Quindi non mi serve illudermi di averli ancora fisicamente presenti, grazie a un congegno ipertecnologico, perchè questa sarebbe solo una falsità e non mi aiuterebbe ad affidarmi al presente, così per come si presenta.
Il contatto con la realtà così com’è è il mezzo più idoneo a conservare la mente lucida e in buona salute, ed è anche il modo migliore che conosca per trascendere la materialità ed esplorare le infinite connessioni tra gli esseri viventi.
Ecco, per me il pericolo maggiore insito nell’uso scorretto dell’intelligenza artificiale è proprio quello di alterare la realtà in modo più o meno permanente, inficiando le nostre percezioni e la nostra capacità critica.
Questo è per me il problema etico fondamentale. Una percezione alterata e falsa della realtà, infatti, genera disturbi psichici, che si definiscono proprio come percezioni distorte del mondo reale.

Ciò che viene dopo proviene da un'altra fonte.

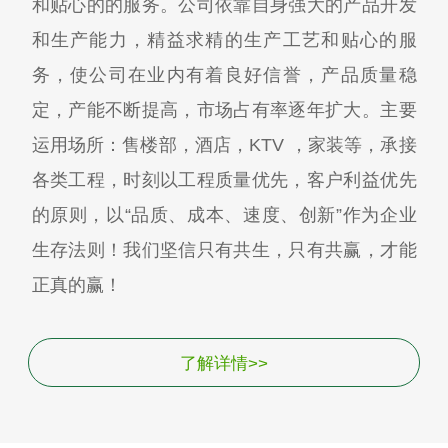
和贴心的的服务。公司依靠自身强大的产品开发
和生产能力，精益求精的生产工艺和贴心的服
务，使公司在业内有着良好信誉，产品质量稳
定，产能不断提高，市场占有率逐年扩大。主要
运用场所：售楼部，酒店，KTV ，家装等，承接
各类工程，时刻以工程质量优先，客户利益优先
的原则，以“品质、成本、速度、创新”作为企业
生存法则！我们坚信只有共生，只有共赢，才能
正真的赢！
了解详情>>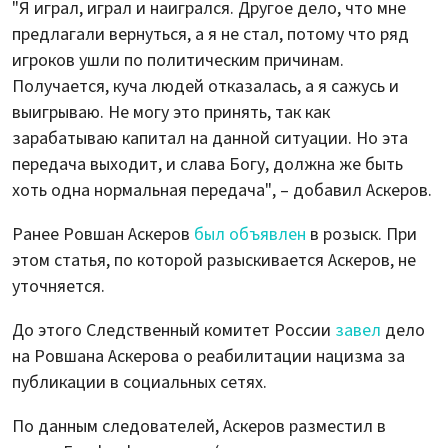
"Я играл, играл и наигрался. Другое дело, что мне
предлагали вернуться, а я не стал, потому что ряд
игроков ушли по политическим причинам.
Получается, куча людей отказалась, а я сажусь и
выигрываю. Не могу это принять, так как
зарабатываю капитал на данной ситуации. Но эта
передача выходит, и слава Богу, должна же быть
хоть одна нормальная передача", – добавил Аскеров.
Ранее Ровшан Аскеров
был объявлен
в розыск. При
этом статья, по которой разыскивается Аскеров, не
уточняется.
До этого Следственный комитет России
завел
дело
на Ровшана Аскерова о реабилитации нацизма за
публикации в социальных сетях.
По данным следователей, Аскеров разместил в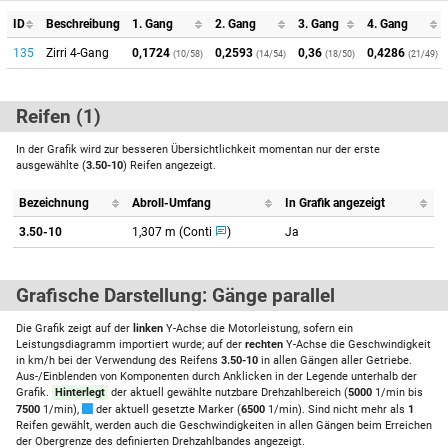
ID
Beschreibung
1. Gang
2. Gang
3. Gang
4. Gang
135
Zirri 4-Gang
0,1724
0,2593
0,36
0,4286
(10/58)
(14/54)
(18/50)
(21/49)
Reifen (1)
In der Grafik wird zur besseren Übersichtlichkeit momentan nur der erste
ausgewählte (
3.50-10
) Reifen angezeigt.
Bezeichnung
Abroll-Umfang
In Grafik angezeigt
3.50-10
1,307 m (Conti
)
Ja
Grafische Darstellung: Gänge parallel
Die Grafik zeigt auf der
linken
Y-Achse die Motorleistung, sofern ein
Leistungsdiagramm importiert wurde; auf der
rechten
Y-Achse die Geschwindigkeit
in km/h bei der Verwendung des Reifens
3.50-10
in allen Gängen aller Getriebe.
Aus-/Einblenden von Komponenten durch Anklicken in der Legende unterhalb der
Grafik.
Hinterlegt
der aktuell gewählte nutzbare Drehzahlbereich (
5000
1/min bis
7500
1/min),
der aktuell gesetzte Marker (
6500
1/min). Sind nicht mehr als
1
Reifen gewählt, werden auch die Geschwindigkeiten in allen Gängen beim Erreichen
der Obergrenze des definierten Drehzahlbandes angezeigt.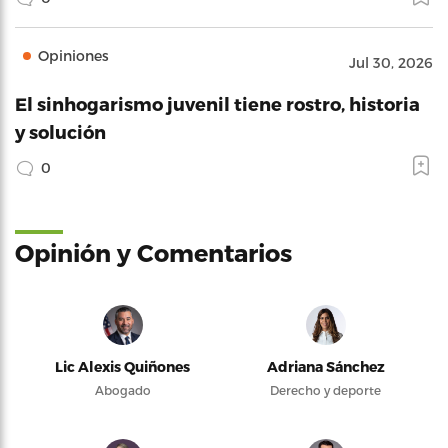
Opiniones
Jul 30, 2026
El sinhogarismo juvenil tiene rostro, historia
y solución
0
Opinión y Comentarios
Lic Alexis Quiñones
Adriana Sánchez
Abogado
Derecho y deporte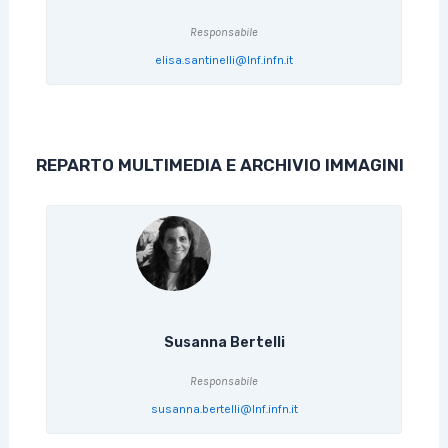
Responsabile
elisa.santinelli@lnf.infn.it
REPARTO MULTIMEDIA E ARCHIVIO IMMAGINI
Susanna Bertelli
Responsabile
susanna.bertelli@lnf.infn.it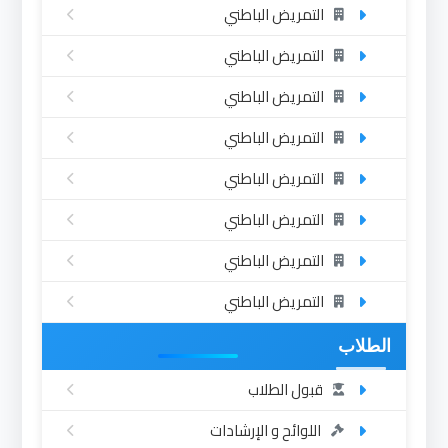
التمريض الباطني
التمريض الباطني
التمريض الباطني
التمريض الباطني
التمريض الباطني
التمريض الباطني
التمريض الباطني
التمريض الباطني
الطلاب
قبول الطلاب
اللوائح و الإرشادات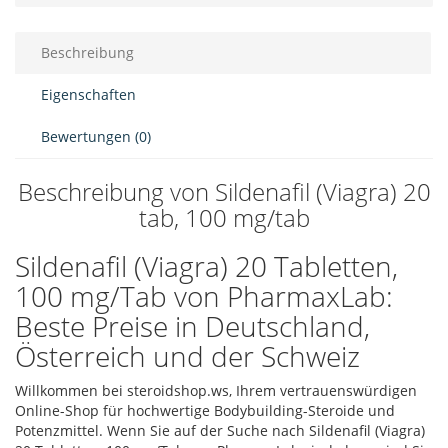
Beschreibung
Eigenschaften
Bewertungen (0)
Beschreibung von Sildenafil (Viagra) 20
tab, 100 mg/tab
Sildenafil (Viagra) 20 Tabletten,
100 mg/Tab von PharmaxLab:
Beste Preise in Deutschland,
Österreich und der Schweiz
Willkommen bei steroidshop.ws, Ihrem vertrauenswürdigen
Online-Shop für hochwertige Bodybuilding-Steroide und
Potenzmittel. Wenn Sie auf der Suche nach Sildenafil (Viagra)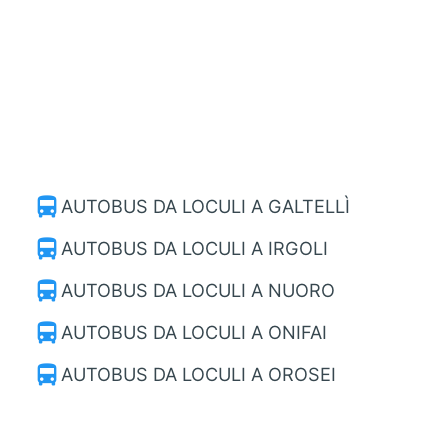
directions_bus
AUTOBUS DA LOCULI A GALTELLÌ
directions_bus
AUTOBUS DA LOCULI A IRGOLI
directions_bus
AUTOBUS DA LOCULI A NUORO
directions_bus
AUTOBUS DA LOCULI A ONIFAI
directions_bus
AUTOBUS DA LOCULI A OROSEI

Tra i disturbi psichici credo si debba annoverare anche l’anaffettività giovanile, l’apatia, il nichilismo, che Umberto Galimberti aveva definito già nel 2008 “L’ospite inquietante”.
Temo che la facilitazione totale offerta dall’intelligenza artificiale possa acuire il fenomeno nichilistico tra i giovani, perchè contribuisce alla mancanza di stimoli, di curiosità, di impegno, di sacrificio, di rinuncia e di scoperta.

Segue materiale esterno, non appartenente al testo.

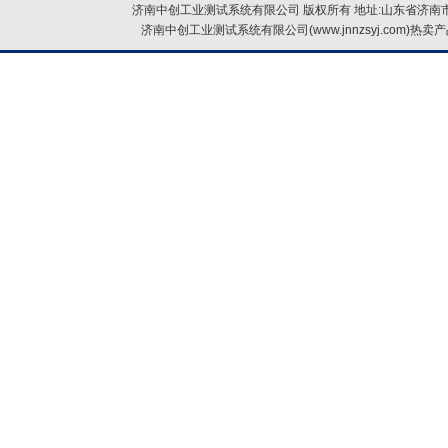
济南中创工业测试系统有限公司 版权所有 地址:山东省济南市
济南中创工业测试系统有限公司(www.jnnzsyj.com)热卖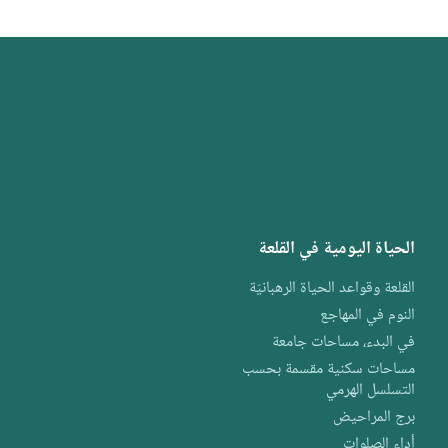
الحياة اليومية في القلعة
القلعة وقواعد الحياة الرهبانيّة
النوم في المهاجع
في البدء، مساحات جامعة
مساحات سكنية مقسمة بحسب
التسلسل الهرمي
برج المراحيض
أداء الصلوات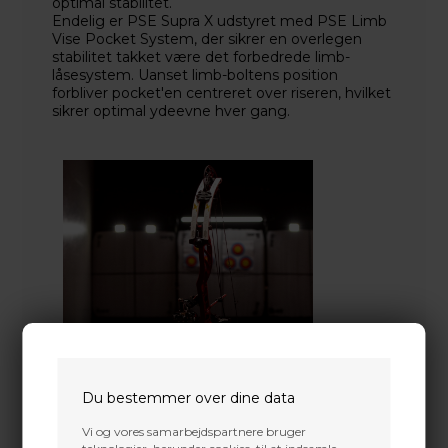
optimal stabilitet.
Endelig er PSE Supra X udstyret med PSE Limb
Vise Pocket System, der sikrer en overlegen
stabilitet takket være det forbedrede limb-
låsesystem. Uanset limb-boltens position
forbliver pocket'en centreret over riseren, hvilket
sikrer optimal ydeevne hver gang.
Du bestemmer over dine data
Vi og vores samarbejdspartnere bruger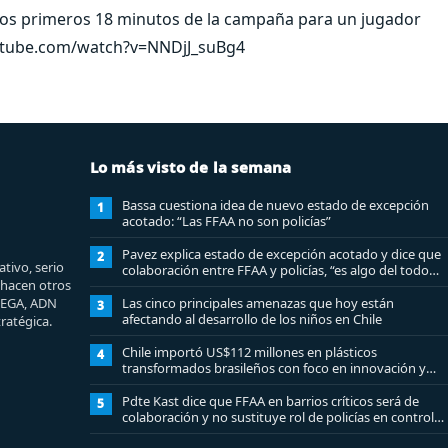
 los primeros 18 minutos de la campaña para un jugador
outube.com/watch?v=NNDjJ_suBg4
Lo más visto de la semana
Bassa cuestiona idea de nuevo estado de excepción
1
acotado: “Las FFAA no son policías”
Pavez explica estado de excepción acotado y dice que
2
tivo, serio
colaboración entre FFAA y policías, “es algo del todo
e hacen otros
pertinente analizar”
MEGA, ADN
Las cinco principales amenazas que hoy están
3
afectando al desarrollo de los niños en Chile
ratégica.
Chile importó US$112 millones en plásticos
4
transformados brasileños con foco en innovación y
sostenibilidad
Pdte Kast dice que FFAA en barrios críticos será de
5
colaboración y no sustituye rol de policías en control
del orden público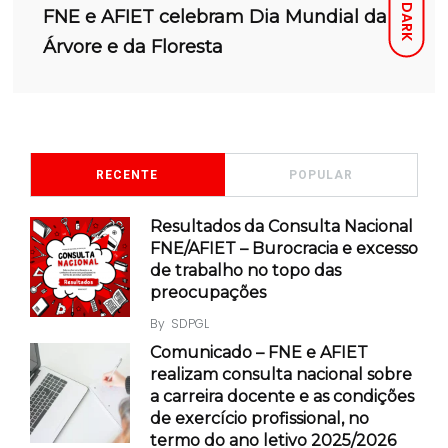
DARK
FNE e AFIET celebram Dia Mundial da
Árvore e da Floresta
RECENTE
POPULAR
Resultados da Consulta Nacional
FNE/AFIET – Burocracia e excesso
de trabalho no topo das
preocupações
By
SDPGL
Comunicado – FNE e AFIET
realizam consulta nacional sobre
a carreira docente e as condições
de exercício profissional, no
termo do ano letivo 2025/2026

Tutto è già disponibile: dalle immagini alle informazioni, dagli oggetti alle persone.
Tutto è a portata di mano e non occorre sudare per guadagnarsi alcunchè.
E non c’è gioia in ciò che non si può conquistare, non c’è soddisfazione in quello che non ha ostacoli, che già noi adulti abbiamo molto spesso reso facile e asettico.
Un amico che ha già superato la sessantina mi ha recentemente raccontato, con una punta di orgoglio, che quando era giovanissimo aveva lavorato un’estate come manovale per racimolare i soldi necessari a comprarsi un paio di camperos senza chiedere i soldi ai genitori.
A ripensarci, nonostante siano trascorsi quasi cinquant’anni, provava ancora un senso di soddisfazione e di gioia.
Mi chiedo: il contatto con la realtà e il gusto di lavorare per ottenere un risultato sono forse due ingredienti utili per contrastare la sordità emotiva dilagante? Forse lo sono, forse si potrebbe provare.
Noi adulti possiamo ancora aiutarli, questi poveri ragazzi, a ritornare a provare la soddisfazione di una conquista difficile, a nutrire curiosità irrisolte senza un duro lavoro: emozioni meravigliose, che quelli della mia generazione hanno fatto in tempo a gustare.